▶ Text
[Start]
Research Highlights

A Sulfur-Tolerant Cathode Catalyst Converting CO2

2020-02-03 395

[Won Bae Kim and his research team developed a solid oxide electrolysis cell catalyst that can split carbon dioxide.]

연구성과_상세_김원배교수_eng
When coal, oil, natural gas and other fossil fuels are burned, carbon dioxide (CO2) is produced which is the main cause for environmental pollution and climate changes. For this reason, many efforts have been invested into reducing production of carbon dioxide and its decomposition and conversion into other substances with high industrial value. Recently, a research team from POSTECH has successfully developed a catalyst that can decompose carbon dioxide emitted from power plants, stealworks and other industrial settings.

Won Bae Kim, a professor of POSTECH Chemical Engineering and his student, Seong Min Park developed a cathode catalyst as a solid oxide electrolysis cell (SOEC) that could efficiently convert carbon dioxide to carbon monoxide (CO) under a carbon dioxide stream gas containing hydrogen sulfide. Their research was introduced as a featured story in the January issue of Journal of Materials Chemistry A, a prestigious global journal published by the Royal Society of Chemistry.

Electrolytic cell, which uses reverse reaction of a solid oxide fuel cell, has been used to decompose carbon dioxide. The solid oxide electrolysis cell can convert water and carbon dioxide to hydrogen and carbon monoxide and can produce syngas without additional process.

However, it requires to be tolerant to impurities such as hydrogen sulfide contained in the emitted gas in order to treat carbon dioxide emitted from the power plants or steal works and other industrial settings. Nickel based materials used in the conventional solid oxide electrolysis cell is vulnerable to hydrogen sulfide.
[End]
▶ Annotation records
[Start]
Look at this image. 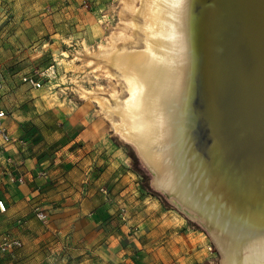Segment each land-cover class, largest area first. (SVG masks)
Listing matches in <instances>:
<instances>
[{
	"label": "water",
	"instance_id": "obj_1",
	"mask_svg": "<svg viewBox=\"0 0 264 264\" xmlns=\"http://www.w3.org/2000/svg\"><path fill=\"white\" fill-rule=\"evenodd\" d=\"M183 75L155 190L229 249L264 247V0H180Z\"/></svg>",
	"mask_w": 264,
	"mask_h": 264
},
{
	"label": "crops",
	"instance_id": "obj_2",
	"mask_svg": "<svg viewBox=\"0 0 264 264\" xmlns=\"http://www.w3.org/2000/svg\"><path fill=\"white\" fill-rule=\"evenodd\" d=\"M5 5L13 17L8 25H2L7 16H0V76L4 80L0 110L7 114L8 133L17 137L30 128L27 121L35 112L29 113L28 108L40 95L38 91L26 93L30 87L22 84V78L30 74L28 64L34 57L60 50L61 41L75 38L72 10L77 0H0V11ZM44 117L48 115L44 113ZM95 134L100 135L85 129L78 138L83 148L63 159L52 150L47 152L43 144L36 146L38 152L34 153L19 144L0 141V200L7 205L0 215V230L22 242V248L7 256L3 264H110L120 260L123 253L105 222L113 208L98 190L116 175L112 181L116 194L128 180L121 179L119 164L108 159L103 140L99 147L93 145L90 139L97 138ZM132 194L127 189L117 198H134ZM38 209L45 213L46 221L37 217ZM132 213L129 210L130 225L135 221ZM159 216L161 223L162 214ZM158 230L160 227L153 232Z\"/></svg>",
	"mask_w": 264,
	"mask_h": 264
},
{
	"label": "rangeland",
	"instance_id": "obj_3",
	"mask_svg": "<svg viewBox=\"0 0 264 264\" xmlns=\"http://www.w3.org/2000/svg\"><path fill=\"white\" fill-rule=\"evenodd\" d=\"M126 1L77 0L72 10L76 21L75 38L61 41L60 50L34 57L33 63L28 64L27 72L39 78L42 88L27 87L26 93L38 91L40 94L34 97L37 100L34 105L28 102L29 113L35 112V115L28 119L30 128L26 133L11 136V144H19L34 153L38 152L35 147L43 144L47 152L52 150L63 159L83 148L78 138L85 129L102 135L95 134L94 140L90 137L91 142L97 148L103 140L101 144L108 159L119 164L121 179L128 180L116 194L113 193L115 182H112L116 175L98 190L113 208L105 222L112 228L114 240L123 253L117 263L110 264H221L222 257L208 233L153 188L152 176L137 157L134 146L115 133L102 111L101 101L114 103L113 96L122 90L113 76L114 69L99 58L102 46L107 47L113 36L122 33L134 47L141 48L135 33L125 28V20L130 19L124 9ZM1 15L7 16L2 25H8L13 17L11 8L6 6L0 11ZM50 64H55L56 76L47 79L44 72ZM44 113L48 117H44ZM51 121H54L53 126ZM103 138L108 141L104 142ZM111 144L116 147L112 148ZM127 189L133 192L134 198H117ZM129 210H133L135 218L131 225ZM159 227L160 230L153 232Z\"/></svg>",
	"mask_w": 264,
	"mask_h": 264
},
{
	"label": "bare ground",
	"instance_id": "obj_4",
	"mask_svg": "<svg viewBox=\"0 0 264 264\" xmlns=\"http://www.w3.org/2000/svg\"><path fill=\"white\" fill-rule=\"evenodd\" d=\"M124 9L130 16L125 28L135 33L141 48L122 33L102 46L99 58L114 69L122 90L113 96L114 103L105 99L101 107L115 133L157 168L163 158L157 146L167 139L169 109L183 75L180 0H127ZM223 264H264V247L245 253L229 249Z\"/></svg>",
	"mask_w": 264,
	"mask_h": 264
},
{
	"label": "built area",
	"instance_id": "obj_5",
	"mask_svg": "<svg viewBox=\"0 0 264 264\" xmlns=\"http://www.w3.org/2000/svg\"><path fill=\"white\" fill-rule=\"evenodd\" d=\"M55 64H50L45 72L44 76L47 79L54 78L56 76V68ZM22 82L31 88L34 89H40L42 88V82L39 80V78L34 74H28L22 78ZM4 88V80L0 76V92ZM7 118V114L5 111L0 110V141L7 145L11 144L13 142V138L8 133L6 127H5V119ZM19 181H22L21 178L18 179ZM107 192V191H105ZM7 211V205L3 200H0V215L4 214ZM37 217L42 220L46 221L47 216L44 212H42L40 209L37 210L36 213ZM22 248V242L14 237L10 232L8 231H2L0 230V264H3V261L7 256L14 255L16 252H18Z\"/></svg>",
	"mask_w": 264,
	"mask_h": 264
}]
</instances>
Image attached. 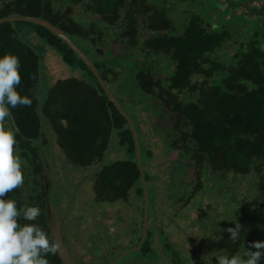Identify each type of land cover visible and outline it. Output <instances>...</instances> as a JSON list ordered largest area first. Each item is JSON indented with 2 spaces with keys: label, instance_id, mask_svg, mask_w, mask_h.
I'll return each instance as SVG.
<instances>
[{
  "label": "trees",
  "instance_id": "1",
  "mask_svg": "<svg viewBox=\"0 0 264 264\" xmlns=\"http://www.w3.org/2000/svg\"><path fill=\"white\" fill-rule=\"evenodd\" d=\"M182 1L188 10L176 17L172 9ZM217 1L0 0V19H47L94 58L106 82L111 74L120 76L114 72L115 64L128 59L134 72L128 75V92L123 94L134 93L135 105L165 117L164 124L169 126L154 128L167 140L169 151L180 150V158L189 160L196 172L210 167L217 177H239L264 207V0H227L233 8L230 14V8ZM234 8L242 13L237 14ZM212 12H217V19ZM87 14L99 17L98 22L88 27L84 21ZM227 15L231 18L226 19ZM104 38L124 39L135 51H128L127 58L104 61L98 58L110 54L103 52L109 44ZM35 39L45 47H37ZM48 47L69 67L88 72V79H59L41 93L43 56ZM6 52L20 59L17 91L32 99V105L12 109L11 127H5L14 132V155L21 161L23 176L29 175L23 186L5 198L14 199L20 208L39 207L41 214L31 223L39 225L54 242L46 204L41 205L32 195L39 185L35 181H40L29 172L30 167L35 172L41 168L35 144L46 134L47 125L68 160L83 168L103 162L116 136L128 157L104 164L95 175L94 188L98 198L110 202L128 200L134 191L131 197L139 201L136 207L143 212L133 133L84 61L55 34L29 22L0 26V55ZM151 144L147 141L143 148L141 142L145 171V160L152 158H146L152 154ZM146 180L150 190L152 177L147 171ZM137 237L135 234L134 240ZM47 259L49 264H64L58 252Z\"/></svg>",
  "mask_w": 264,
  "mask_h": 264
},
{
  "label": "rangeland",
  "instance_id": "2",
  "mask_svg": "<svg viewBox=\"0 0 264 264\" xmlns=\"http://www.w3.org/2000/svg\"><path fill=\"white\" fill-rule=\"evenodd\" d=\"M217 2L222 3L221 5H223L225 9L230 8V14L233 8L228 7L229 5L227 4V0H218ZM187 10L188 8L186 2L182 1L177 4L175 9H172V14L179 17L181 16V13ZM234 11H237V14L242 13V10L239 8H234ZM212 15L213 18L217 19V12H212ZM225 18L230 19L231 16L227 15ZM34 43L37 47H45L44 44L40 43L36 39L34 40ZM114 48L115 52L120 54V46L116 47L114 45ZM43 58L44 65L42 66V72L44 79L42 82L43 87L41 93L48 91L49 87L56 83L59 79L72 77L81 80L88 79V72L85 73L78 67H69L62 61L60 55L50 47L46 48V54ZM43 98L44 97L42 95V99ZM125 109L137 124L143 148L145 142L148 140L152 143L150 145L152 154H147L146 157L148 158V156H152V158L145 160V167L148 162L147 168L149 173L152 177H156V179H154V183L150 185V196L152 200L150 204V223L152 226H155V222H160L158 225H160L162 221H165V225L167 224L166 221L170 222L168 235L172 238V240L170 239L171 242H174L171 247L172 252L178 253V257L181 259L183 264H217L214 256L210 258L209 255H207V252H205L206 250L209 251V247L212 246L211 241H208L210 234L203 231L200 225L195 223L190 224V221L195 219L197 220L202 212H204V215L209 212H213L214 215L218 216H220V214L222 215L226 205L230 203L231 200L220 199L212 202L208 199L209 197L205 195L202 199V209L200 207V209L196 208L193 210L194 205H191L192 209L188 210L186 207L181 206V202L179 200H175L174 197L172 198L170 195L166 194V192L170 190V163L172 160L178 159V154L176 152L167 154L163 143L154 135L152 126L154 123H160L162 118L152 115L150 111L148 112L151 115L148 112H140L139 118L144 119V123L140 125V121L134 107L125 104ZM141 127L143 128L145 134L148 135V140L146 137H143ZM127 157L128 154L126 149L118 144L116 136L113 137L112 143L104 156L103 162L85 168L73 165L68 160L64 152L56 147L55 165L58 175L60 197L63 202L70 198V201H68L66 205V224L63 226L64 237L68 246L72 250L74 257L81 264H101L103 255L107 253V250H109L111 246L120 247L130 245L132 236L128 237V232L130 231V228L133 227L134 223L136 225L140 224L141 216L135 206L130 207V205H125V202H105L101 198L98 199L94 189L95 175L104 164L124 160ZM189 175V177L193 176L192 171H190ZM248 189L249 185H247L245 181L235 188L234 192L239 190V197L232 203V208H229L230 214L235 212V207L237 209L238 207H241L242 210H244L250 206L247 201H249V197H254L255 191L253 190L252 193L248 194ZM251 200L252 198L250 201ZM223 201H227V203L224 204ZM233 206L235 207L233 208ZM103 207H108L110 209L120 208L121 210L116 215V220H119L118 217H121L119 220L122 222L121 226L124 223L126 225L130 224V226H124L122 228V230L124 229V232L119 230L121 226L119 228L113 227L112 220L114 218H111L110 215L102 216L98 213L104 211ZM240 212L241 210L238 209L237 213L239 215H237V217L235 216V220L236 222L239 221L241 225L242 223H245L242 228H247V232H253L254 230L253 224L250 223L252 216L262 219L261 223L264 225V211L257 210L255 213L254 211H249L248 209L246 214H240ZM187 215L190 217L189 221H187ZM84 218L87 222H83L85 220ZM246 225L249 226L247 227ZM104 226H107L108 233L103 231ZM91 231H93L97 237L100 238L99 240L102 248L98 249L97 247H99L100 244L96 245L89 237V232L90 235L93 233ZM258 232L259 231H257L256 235H259ZM108 235L112 238L108 239ZM250 235L252 237L254 236L253 234ZM256 241H259V238H256ZM261 241H264V234L262 235ZM212 259L214 262H211ZM120 264L163 263L161 262L160 257L156 254H151L145 258L142 254L133 253L126 257Z\"/></svg>",
  "mask_w": 264,
  "mask_h": 264
},
{
  "label": "flooded vegetation",
  "instance_id": "3",
  "mask_svg": "<svg viewBox=\"0 0 264 264\" xmlns=\"http://www.w3.org/2000/svg\"><path fill=\"white\" fill-rule=\"evenodd\" d=\"M98 20H99V17H94L92 14H87L84 21L87 23V25L89 27L93 21L98 22ZM98 26H100L99 23H97V27ZM68 37L78 46L77 41L75 42L73 40L72 36L68 35ZM103 42L109 43L103 49L104 54L110 53L107 56H102V55L98 56V58L102 57L104 59V61H111V60H114L115 58H127L129 56L128 51H130L131 53H134V51H135L134 48H131L130 46L127 45L126 40L124 41V39L122 40L121 38H111V39L104 38ZM114 45L116 47L120 46V48H121L120 54H117L115 52ZM78 47L80 48V46H78ZM86 55L94 62V58H92V56H90L88 54H86ZM127 61H128V59L119 63V64H115V67H114L115 71L114 72L117 74L118 73L120 74V76L118 78L115 77L116 76L115 74H111V75H109L108 80L106 82L104 80V78L102 77V73H100V71H99V73H100L102 79L104 80L106 86L110 89L112 94L121 103V105H122L123 109L126 111V113L130 117H132L127 112V110L125 109V104L133 106L134 109L136 110L137 116L139 118L140 112L150 111V113H151V109L146 108V107L144 108L141 104L135 105L134 103L136 102L137 98H136V95L134 93L123 94V92H128V88L126 85L130 84L129 80H127V77H128V75H131L134 72L133 67L129 66ZM95 66H96V64H95ZM97 69H98V67H97ZM84 72L86 73V71H84ZM92 73H93V71H92ZM93 75H94V73H93ZM96 80H97V78H96ZM98 83H99V81H98ZM102 90L104 91L105 95L107 96V100H108V95L106 94V92L103 88H102ZM108 102H109V100H108ZM109 103H111V102H109ZM113 105L115 106V104H113ZM117 110H118V108H117ZM160 118H162V121L160 123H156V124L154 123V125L152 126L153 131H154V135H155V137L158 138V140H160L163 143L164 148L167 151V154H171L174 152H176L178 154V159L172 160L170 163V169H169L170 190L167 191L166 194L170 195V197H172V198L174 197L175 200H179L181 202V206L186 207L188 210L192 209L191 205H194L193 210H195L196 208L200 209V207L202 209V205H203L202 199L205 195H207L209 197L208 199L212 202L214 200L217 201L220 199L221 200H223V199L231 200L230 203L227 204L228 206L226 205L222 215L221 214H220V216L214 215L213 212H209L208 214L204 215L203 214L204 212H202V213H200V216L198 217L197 220L195 219L193 221L192 220L190 221V224H194V223L198 224L201 226L203 231H206L207 233L210 234L208 241L209 240L211 241L212 246L209 247V251H207V250L205 251V252H207V255H209L210 258L212 256H214V258H215L216 256H219L222 254L230 255V256L242 254L245 251V249L250 250V251H256V249L251 248L250 245L253 242H256V238H259V241H261V239H262V235L264 234V230H261V226H264L261 223L262 219H259L258 217L252 216L250 223L253 224V226H254L253 232L252 231L247 232L246 231L247 228L246 229H244V227L241 228L242 230H241L240 238L236 241L230 240V233L228 232L229 228L235 227V223H236L235 216L237 217V215H239L237 213L238 209L241 210L240 214H246L248 209H249V211H254V212L257 210L264 211V207H262L261 201H259L257 199L256 192L254 194V197H251L252 198L251 201H250L251 198L249 196H247V197H249V201H247V203L250 205V206H248L247 209L242 210L241 207H238V209H237L235 206H233V208L235 207V212L230 214L229 208H232V203L239 197V195H238L239 190L237 192H234V190L236 187H238L241 184L239 182L240 178L237 176H229V177L220 176V177H217V174L211 173L210 167H207L208 170L202 169V170H199L198 172H196L195 168L193 167V165L191 164V162L189 160H186V159L182 160L180 158V153H181L180 150H171L170 149V151H169V144H167V140L160 136V134H159V132H161L160 130H156V128H154L155 125H158V124L161 126H163V125L169 126L168 123L164 124V122H165L164 116H160ZM139 119L144 121V119H142V118H139ZM128 124H129V122H128ZM135 125H137V124L135 123ZM3 126L4 127H11L8 120H6L4 122ZM129 127H130V124H129ZM136 128H137V126H136ZM137 130H138V128H137ZM161 130H162V132L165 131L164 129H161ZM142 131H143V128H142ZM138 132H139L140 145H141L140 131L138 130ZM45 133L46 134H44L42 136V139H40L39 141L36 142L38 145L35 144V146H38V148H39L38 149L39 150L38 151L39 160H38L37 164H39V166H41V168L38 170V172H35L33 170V167L29 168V172L31 174L30 177L34 176L37 179H39V181H40V182L35 181V183L39 184V185H35V189H32V195L40 202L41 205L46 204L45 212H46V216H47V221H48L47 210L50 207H53L56 211H59V218L63 221V226H64V224H66V214H67L66 205H67V202L70 201V198H68L65 202H63L62 198L60 197L58 175L56 172V165H55L56 164L55 151H56V147L59 148V146L57 144V141H56V138L54 135L55 133H54V131L51 130V127H49L47 125L45 126ZM143 137H146V139L148 137V135L145 134L144 131H143ZM142 157H143V152H142ZM136 159H137V150H136ZM142 166H144V165L142 164ZM147 166H148V162L146 163V168H147ZM143 169H144V167H143ZM54 170H55V175H54ZM144 171H145V169H144ZM146 171L149 172L148 168L146 169ZM146 171H145V174H146ZM190 171H192V173H193V176H191V177H189ZM28 176H29L28 174L27 175L25 174L24 177H28ZM141 178H142V175H141ZM154 179H156V177L153 176L152 180H151L152 183H154ZM41 180H42V182H41ZM142 186H143V183H142ZM94 187H95V180H94ZM95 193L98 196L96 189H95ZM133 193H134V191H131V195H130V198L128 200H121V201H116V202H125V205H130V207H133V206L136 207L139 201L138 200L136 202L134 201V198H132L134 196V195H132ZM149 193H150V190H149ZM250 193H252V191L250 189H248V194H250ZM143 194H144V191H143ZM98 199H100V198H98ZM103 201L108 202V203H116V202H110L107 200H103ZM151 201L152 200H151V196H150V204H151ZM223 202H224V204L227 203V201H223ZM103 208H104L103 209L104 211L103 212L101 211L98 213L101 214L102 216L110 215L111 218H114L112 220L113 227L119 228L122 224V222L119 221L121 219V217H118L119 220H116V215L118 214V212H120L121 209L120 208L110 209L108 207H103ZM143 208H144L143 212H142V210L137 208V210L139 211V214L141 216L140 224L136 225L134 223L133 227H131L130 231L128 232V237L132 236L131 237V244L126 245V246H120V247L111 246L109 248V250H107V253L105 255H103V260H102L101 264H105V261H107L106 264H114L117 261V259L123 253H125L128 250H131V249L138 247V245L140 244V242L142 240V236H143V232H144V228H145V223H144L145 198H144V207ZM53 217L55 219L54 215H53ZM189 220H190V217L187 215V221H189ZM83 222H87V220L85 219ZM166 222H167L166 225H165V221H162V223L160 225H158L160 222L159 223L155 222V226H152V224L150 223V211H149V226H150V228L148 229L147 240L138 252H133V253L142 254V255H144L145 258L150 256L151 254L152 255L156 254L160 257L161 262L163 264H166L163 256L168 260L169 264H180V263L183 264L181 259L178 257V253L172 252L171 247H172V244L174 242L173 241L171 242L172 238H171V236L168 235L169 234L168 230L170 229V226H169L170 222L169 221H166ZM254 222H255V224H254ZM238 223H240V222L238 221ZM250 223H249V225H250ZM48 225H49V223H48ZM243 225H245V223H242L241 226H243ZM249 225H246V226L248 227ZM124 226L128 227V226H130V224L126 225L124 223L119 228V230L121 231ZM103 231L105 233H108L107 232L108 231L107 226H104ZM257 231H259L258 232L259 235H256ZM91 232H93V231H91ZM122 232H124V229L122 230ZM135 234H137L138 239L140 237L139 241H136L137 238L134 240ZM250 234H253L254 236L252 237ZM89 237L94 241V243L96 245L100 244V246L97 247L98 249L102 248L101 242L99 240L100 238H98L94 232L92 233V235H90V232H89ZM107 238L111 239L112 237L108 235ZM149 239L151 241H149ZM217 239H219V240H217ZM135 241H136V245H133V243ZM148 241H149V243H148ZM65 242L67 244L66 239H65ZM96 245H95V248H96ZM70 252L73 255V252L71 249H70ZM133 253H130V254H133ZM128 256H126V257H128ZM215 261H216V259H215ZM211 262H214V260L212 259ZM263 263H264V259H262V261H261V264H263Z\"/></svg>",
  "mask_w": 264,
  "mask_h": 264
},
{
  "label": "clouds",
  "instance_id": "4",
  "mask_svg": "<svg viewBox=\"0 0 264 264\" xmlns=\"http://www.w3.org/2000/svg\"><path fill=\"white\" fill-rule=\"evenodd\" d=\"M20 83L19 57L8 52L0 55V264H49L47 256L56 255L59 245L39 225L31 223L40 216L41 209L20 208L17 201L5 198L24 184L21 161L14 155L16 136L3 126L11 118L12 109L32 105V99L17 91ZM241 228L238 222L229 228L231 241L240 238ZM250 247L256 251L245 249L238 255L216 256L217 264H261L264 241L253 242Z\"/></svg>",
  "mask_w": 264,
  "mask_h": 264
},
{
  "label": "water",
  "instance_id": "5",
  "mask_svg": "<svg viewBox=\"0 0 264 264\" xmlns=\"http://www.w3.org/2000/svg\"><path fill=\"white\" fill-rule=\"evenodd\" d=\"M8 22L12 23L14 27H16L17 22H29V23H32V24H35V25H38V26H41L47 29L48 31L55 34L57 37L64 40L70 46V48L93 71L95 77L99 81V84L101 85V87L105 90L106 94L108 95L109 102L115 104V106L118 108L120 113L126 118V120L130 124V129L133 132V137H134L136 150H137V165L142 175L143 191H144V198H145V218H144L145 228H144L142 240L140 244L138 245V247L128 250L125 253H123L114 263V264H119L130 253L138 252L141 249V247L147 240V233H148V229L150 228L149 226L150 193H149V188H148V184L146 180V174L142 166V149L140 145L139 132L136 128V125L132 117H130L126 113L121 103L112 94L110 89L106 86L104 80L102 79L99 73V70L95 66V63L68 37V35L62 29L56 27L55 25H53L51 22H49L48 20L44 18H38V17H33V16L5 17V18L0 19V26ZM54 175H55V170H54ZM47 215H48V223H49V227L51 230V235L54 239V242L58 243L59 245L58 255L60 259L63 261L64 264H80V262L76 260L74 255H72V253L70 252L69 246L65 242L64 231H63V221L59 218V211H56L53 207H50L47 210ZM53 215L55 216V219ZM163 258L165 260V263L169 264L168 260L164 256Z\"/></svg>",
  "mask_w": 264,
  "mask_h": 264
}]
</instances>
[End]
▶ Task list
1. According to the catalyst article, which journal featured the research as a story in its January issue?
2. Copy the catalyst article from the words "A Sulfur-Tolerant Cathode" through the words "stealworks and other industrial settings.", swapping "industrial settings" for "industrial sites".

▶ Task-by-task answers
1. Journal of Materials Chemistry A, published by the Royal Society of Chemistry.

2.
A Sulfur-Tolerant Cathode Catalyst Converting CO2

2020-02-03 395

[Won Bae Kim and his research team developed a solid oxide electrolysis cell catalyst that can split carbon dioxide.]

연구성과_상세_김원배교수_eng
When coal, oil, natural gas and other fossil fuels are burned, carbon dioxide (CO2) is produced which is the main cause for environmental pollution and climate changes. For this reason, many efforts have been invested into reducing production of carbon dioxide and its decomposition and conversion into other substances with high industrial value. Recently, a research team from POSTECH has successfully developed a catalyst that can decompose carbon dioxide emitted from power plants, stealworks and other industrial sites.